Ergo, there's a chance that security experts and journalists could wrongly attribute cyber attacks, even with good evidence. Remember the Sony megahack, where the US government first didn't blame North Korea then they did, and the security community couldn't decisively agree?
Hence SecureWorks' "moderate confidence" that Russia is behind these hacks, a level which generally means that "the information is credibly sourced and plausible but not of sufficient quality or corroborated sufficiently to warrant a higher level of confidence." In that middle ground, they can't definitively say that it was Russia, but they can illustrate how ludicrously difficult it would be to frame them by creating a Fancy Bear operation and targeting so many individuals over a year and a half, said SecureWorks' Finney.
"I base my assessment on the evidence. I go back to the overwhelming evidence, I think, of the targeting of this particular group. So we have 5,000 email accounts that were targeted.

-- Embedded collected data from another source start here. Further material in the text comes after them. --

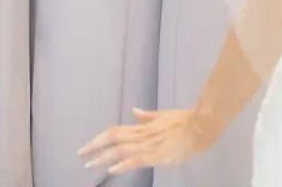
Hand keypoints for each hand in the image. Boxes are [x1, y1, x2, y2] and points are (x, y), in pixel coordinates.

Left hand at [77, 108, 210, 174]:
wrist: (201, 125)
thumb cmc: (184, 120)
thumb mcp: (163, 115)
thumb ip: (147, 116)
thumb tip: (134, 111)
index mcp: (142, 127)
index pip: (115, 131)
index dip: (99, 138)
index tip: (87, 146)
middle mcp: (142, 135)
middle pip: (113, 139)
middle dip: (95, 147)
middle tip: (80, 155)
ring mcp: (149, 144)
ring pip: (121, 149)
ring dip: (104, 157)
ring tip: (90, 165)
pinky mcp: (158, 155)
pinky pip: (136, 159)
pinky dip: (123, 164)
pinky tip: (112, 170)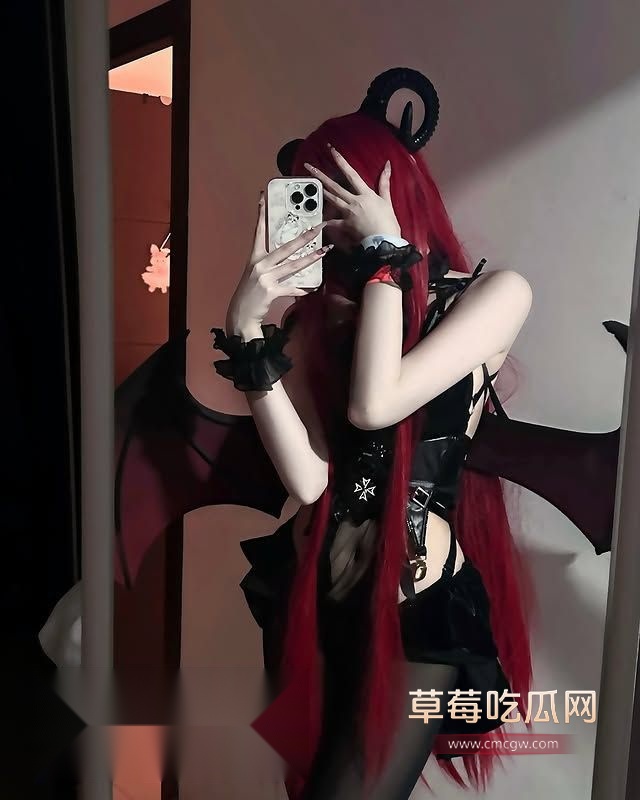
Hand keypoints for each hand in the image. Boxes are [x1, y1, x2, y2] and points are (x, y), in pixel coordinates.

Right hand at [226, 193, 331, 337]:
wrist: (240, 316)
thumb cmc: (249, 295)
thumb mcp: (256, 275)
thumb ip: (271, 265)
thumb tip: (289, 257)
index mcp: (254, 257)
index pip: (258, 231)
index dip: (261, 214)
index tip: (263, 197)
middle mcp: (259, 264)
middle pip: (285, 247)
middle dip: (303, 237)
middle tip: (318, 227)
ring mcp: (265, 278)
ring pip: (293, 265)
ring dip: (311, 258)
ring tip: (325, 251)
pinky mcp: (270, 291)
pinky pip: (292, 288)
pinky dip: (302, 289)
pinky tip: (312, 288)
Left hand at [304, 146, 401, 242]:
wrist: (384, 242)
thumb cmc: (388, 223)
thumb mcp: (387, 201)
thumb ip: (384, 182)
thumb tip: (387, 165)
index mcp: (365, 194)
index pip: (351, 174)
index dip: (341, 161)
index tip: (332, 151)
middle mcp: (354, 201)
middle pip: (335, 186)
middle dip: (321, 175)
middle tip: (309, 167)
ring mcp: (348, 213)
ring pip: (332, 200)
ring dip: (322, 191)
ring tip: (314, 185)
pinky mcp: (346, 225)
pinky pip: (334, 223)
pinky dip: (327, 222)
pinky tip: (320, 220)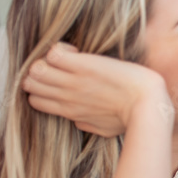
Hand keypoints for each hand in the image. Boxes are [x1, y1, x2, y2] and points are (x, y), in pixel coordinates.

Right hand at [22, 43, 169, 136]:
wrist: (147, 105)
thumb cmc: (131, 119)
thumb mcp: (104, 128)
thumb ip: (86, 123)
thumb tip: (77, 119)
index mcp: (70, 111)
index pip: (35, 100)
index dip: (42, 88)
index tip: (62, 80)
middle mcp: (66, 96)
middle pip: (30, 83)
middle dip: (40, 72)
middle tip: (62, 67)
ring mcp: (73, 80)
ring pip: (36, 69)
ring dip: (48, 60)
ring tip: (69, 58)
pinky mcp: (83, 65)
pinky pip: (53, 53)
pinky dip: (59, 49)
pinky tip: (76, 51)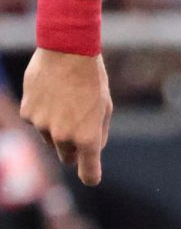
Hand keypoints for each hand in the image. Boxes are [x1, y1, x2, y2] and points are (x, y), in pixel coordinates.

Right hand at [20, 49, 111, 186]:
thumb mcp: (105, 108)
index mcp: (88, 137)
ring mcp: (42, 126)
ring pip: (50, 138)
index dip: (90, 175)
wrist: (67, 51)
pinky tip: (49, 94)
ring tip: (64, 101)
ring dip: (56, 128)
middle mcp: (64, 136)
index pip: (88, 172)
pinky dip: (41, 113)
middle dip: (73, 148)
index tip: (91, 177)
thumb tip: (91, 150)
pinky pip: (35, 121)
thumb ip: (98, 133)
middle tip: (78, 126)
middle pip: (67, 156)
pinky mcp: (27, 113)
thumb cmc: (92, 79)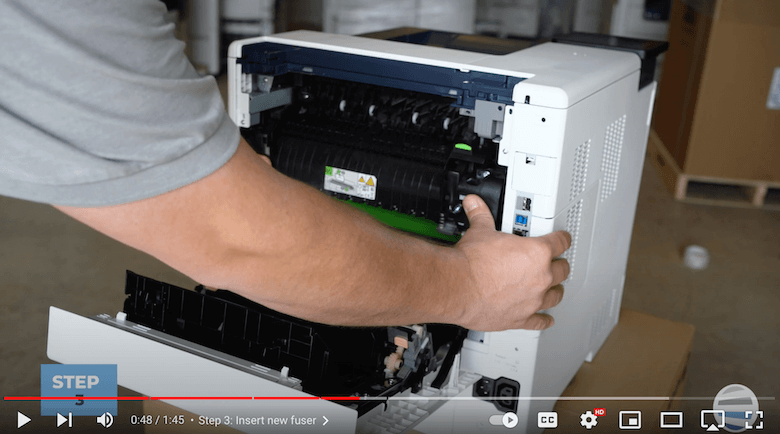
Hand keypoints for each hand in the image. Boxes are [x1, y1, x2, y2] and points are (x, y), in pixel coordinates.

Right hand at [453, 195, 570, 330]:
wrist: (458, 287)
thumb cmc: (471, 262)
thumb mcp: (480, 231)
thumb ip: (480, 216)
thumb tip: (475, 204)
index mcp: (536, 252)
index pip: (560, 242)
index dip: (562, 238)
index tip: (561, 239)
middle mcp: (540, 277)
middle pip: (562, 270)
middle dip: (559, 265)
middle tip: (555, 262)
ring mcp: (533, 299)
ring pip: (556, 295)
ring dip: (556, 291)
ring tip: (554, 288)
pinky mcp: (521, 318)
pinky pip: (540, 321)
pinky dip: (544, 320)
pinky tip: (546, 319)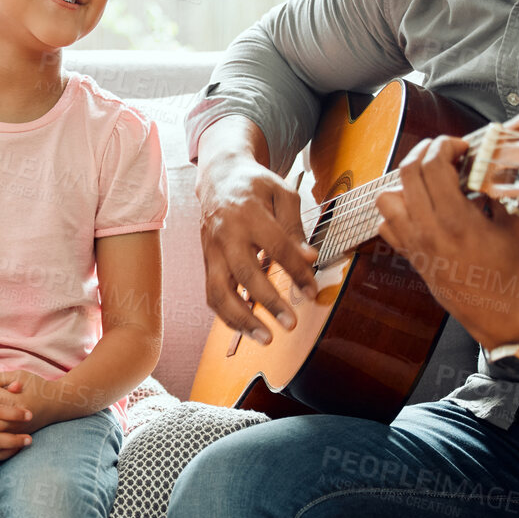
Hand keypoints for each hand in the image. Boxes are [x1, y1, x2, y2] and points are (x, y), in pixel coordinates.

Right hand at [197, 151, 318, 345]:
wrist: (219, 178)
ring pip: (219, 291)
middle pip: (244, 273)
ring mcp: (211, 250)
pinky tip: (248, 329)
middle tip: (291, 324)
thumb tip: (309, 258)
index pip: (276, 247)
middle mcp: (226, 233)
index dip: (296, 271)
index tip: (312, 291)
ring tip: (265, 338)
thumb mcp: (283, 194)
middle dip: (268, 301)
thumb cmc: (256, 186)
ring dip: (241, 319)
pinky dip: (228, 316)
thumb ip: (295, 227)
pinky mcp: (206, 262)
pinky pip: (212, 295)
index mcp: (249, 213)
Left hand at [372, 135, 518, 347]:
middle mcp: (428, 231)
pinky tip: (420, 208)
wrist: (501, 315)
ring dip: (405, 181)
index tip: (459, 145)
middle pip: (407, 173)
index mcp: (456, 221)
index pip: (433, 165)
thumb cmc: (514, 273)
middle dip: (425, 152)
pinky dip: (397, 210)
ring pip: (387, 198)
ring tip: (429, 180)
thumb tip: (488, 164)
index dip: (444, 145)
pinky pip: (386, 224)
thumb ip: (500, 191)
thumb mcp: (518, 225)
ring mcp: (415, 244)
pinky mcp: (410, 256)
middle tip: (444, 151)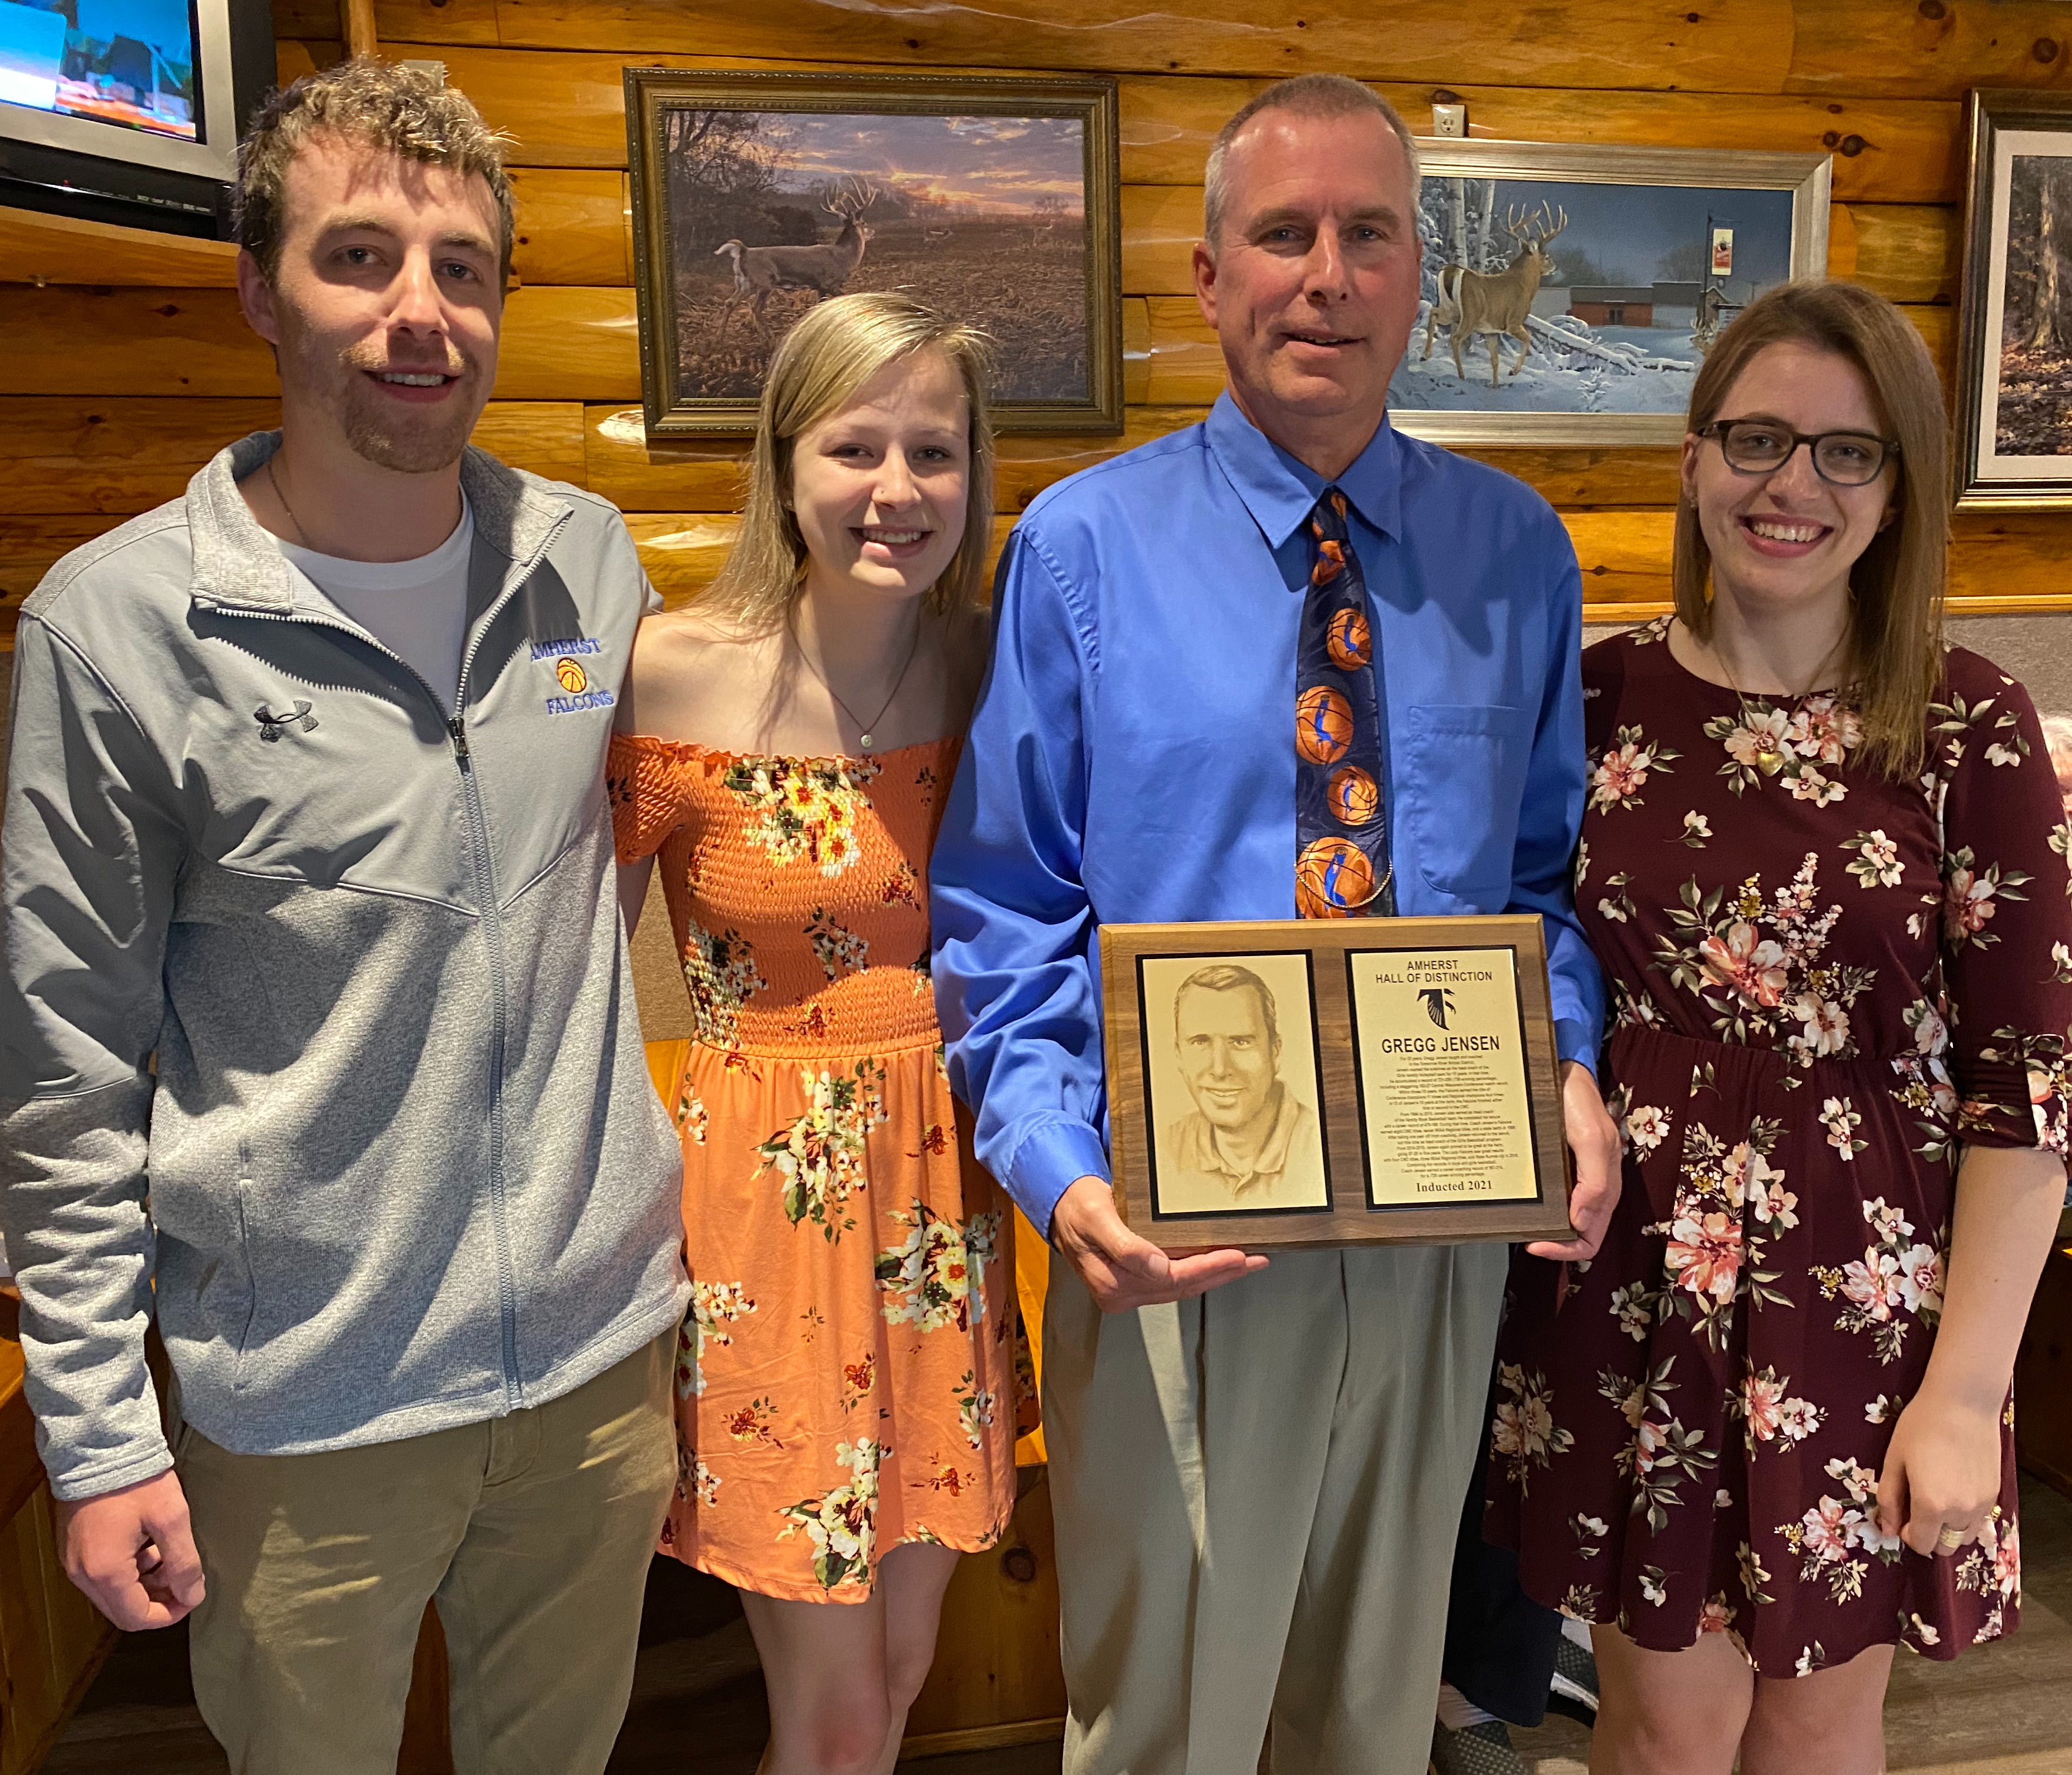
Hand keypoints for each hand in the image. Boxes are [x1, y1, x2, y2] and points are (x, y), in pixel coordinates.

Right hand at [55, 1469, 205, 1629]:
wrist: (99, 1446)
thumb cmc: (136, 1479)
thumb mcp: (171, 1518)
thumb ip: (184, 1562)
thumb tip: (193, 1595)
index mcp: (105, 1573)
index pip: (136, 1617)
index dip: (169, 1614)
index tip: (193, 1596)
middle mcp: (82, 1574)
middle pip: (122, 1609)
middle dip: (158, 1600)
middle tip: (185, 1578)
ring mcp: (74, 1561)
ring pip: (112, 1592)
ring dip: (144, 1584)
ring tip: (170, 1556)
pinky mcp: (74, 1546)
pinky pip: (102, 1573)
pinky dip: (128, 1570)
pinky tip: (149, 1545)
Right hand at [1049, 1176, 1266, 1312]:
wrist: (1059, 1205)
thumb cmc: (1077, 1205)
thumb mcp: (1097, 1218)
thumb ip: (1125, 1246)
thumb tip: (1157, 1268)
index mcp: (1113, 1283)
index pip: (1173, 1280)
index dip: (1209, 1268)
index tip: (1237, 1255)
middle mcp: (1121, 1294)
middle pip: (1182, 1287)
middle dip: (1221, 1274)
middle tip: (1255, 1260)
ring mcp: (1126, 1290)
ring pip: (1181, 1287)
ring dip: (1215, 1275)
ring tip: (1246, 1263)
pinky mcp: (1131, 1282)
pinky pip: (1172, 1281)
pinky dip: (1198, 1272)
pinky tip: (1215, 1264)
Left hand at [1526, 1060, 1622, 1261]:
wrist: (1565, 1072)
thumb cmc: (1578, 1101)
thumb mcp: (1591, 1139)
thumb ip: (1594, 1182)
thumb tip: (1581, 1223)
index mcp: (1607, 1186)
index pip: (1591, 1238)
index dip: (1566, 1250)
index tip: (1536, 1245)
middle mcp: (1594, 1187)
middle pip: (1579, 1235)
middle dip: (1554, 1244)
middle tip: (1526, 1238)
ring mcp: (1579, 1177)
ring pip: (1566, 1220)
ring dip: (1547, 1228)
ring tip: (1523, 1224)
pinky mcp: (1564, 1167)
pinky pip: (1557, 1198)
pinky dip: (1542, 1208)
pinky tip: (1525, 1204)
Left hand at [1874, 1385, 2003, 1557]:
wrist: (1963, 1403)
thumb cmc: (1921, 1426)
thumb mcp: (1894, 1461)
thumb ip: (1889, 1499)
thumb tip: (1887, 1529)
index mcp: (1931, 1505)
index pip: (1921, 1544)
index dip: (1907, 1534)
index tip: (1902, 1515)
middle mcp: (1960, 1512)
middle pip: (1945, 1547)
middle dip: (1928, 1535)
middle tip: (1917, 1508)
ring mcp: (1982, 1505)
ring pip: (1965, 1537)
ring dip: (1948, 1528)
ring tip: (1936, 1497)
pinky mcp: (1995, 1493)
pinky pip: (1979, 1520)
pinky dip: (1965, 1516)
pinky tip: (1954, 1488)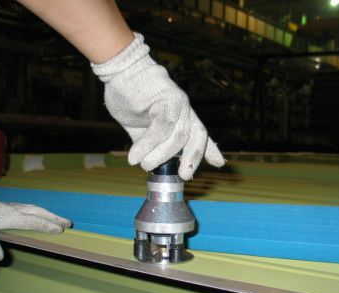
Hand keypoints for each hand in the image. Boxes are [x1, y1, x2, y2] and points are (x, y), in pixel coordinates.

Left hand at [0, 178, 70, 261]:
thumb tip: (0, 257)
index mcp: (5, 216)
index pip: (30, 221)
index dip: (46, 225)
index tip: (61, 229)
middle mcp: (5, 207)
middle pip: (33, 210)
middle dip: (51, 216)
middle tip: (67, 222)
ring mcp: (0, 204)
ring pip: (24, 206)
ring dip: (39, 213)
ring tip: (52, 219)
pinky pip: (12, 206)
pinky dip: (24, 211)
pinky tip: (23, 214)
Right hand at [92, 33, 224, 179]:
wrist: (119, 71)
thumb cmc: (128, 96)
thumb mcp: (139, 127)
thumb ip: (149, 143)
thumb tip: (150, 163)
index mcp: (182, 116)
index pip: (200, 135)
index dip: (210, 150)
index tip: (219, 163)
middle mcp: (185, 110)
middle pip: (197, 137)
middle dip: (193, 159)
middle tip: (184, 176)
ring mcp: (179, 103)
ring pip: (178, 136)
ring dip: (160, 155)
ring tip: (144, 165)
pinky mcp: (168, 98)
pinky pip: (162, 128)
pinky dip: (148, 144)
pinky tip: (135, 155)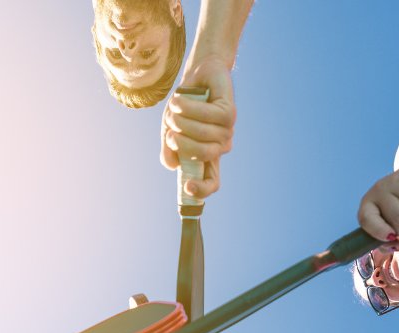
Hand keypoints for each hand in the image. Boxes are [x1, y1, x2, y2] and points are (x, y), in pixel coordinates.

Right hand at [160, 57, 235, 199]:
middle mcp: (219, 147)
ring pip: (202, 134)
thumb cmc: (184, 107)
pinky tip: (179, 100)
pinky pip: (206, 115)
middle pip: (202, 156)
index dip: (201, 190)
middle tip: (170, 128)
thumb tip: (172, 165)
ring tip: (174, 108)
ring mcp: (227, 131)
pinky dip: (187, 107)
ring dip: (181, 120)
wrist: (197, 76)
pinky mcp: (229, 112)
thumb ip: (169, 149)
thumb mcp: (170, 130)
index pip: (211, 183)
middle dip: (181, 142)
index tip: (187, 186)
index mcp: (206, 158)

That's very difficult to make a false-flag operation, to target 5,000 email accounts to make it look like the Russians," said Finney.
SecureWorks doesn't have the means or resources of an intelligence agency to definitively prove that Russia was behind the hacks in a criminal case, said Finney. For their business, they examine circumstantial evidence to arrive at conclusions. That's the benefit for security firms of doing so much research in order to attribute blame: Now that they know with confidence the attackers' motivations and tactics, SecureWorks can make recommendations to shore up their clients' security. Against a spear-phishing campaign like this where attackers dupe targets into giving up email passwords, said Finney, clients can increase their protection by taking steps as simple as turning on two-step authentication.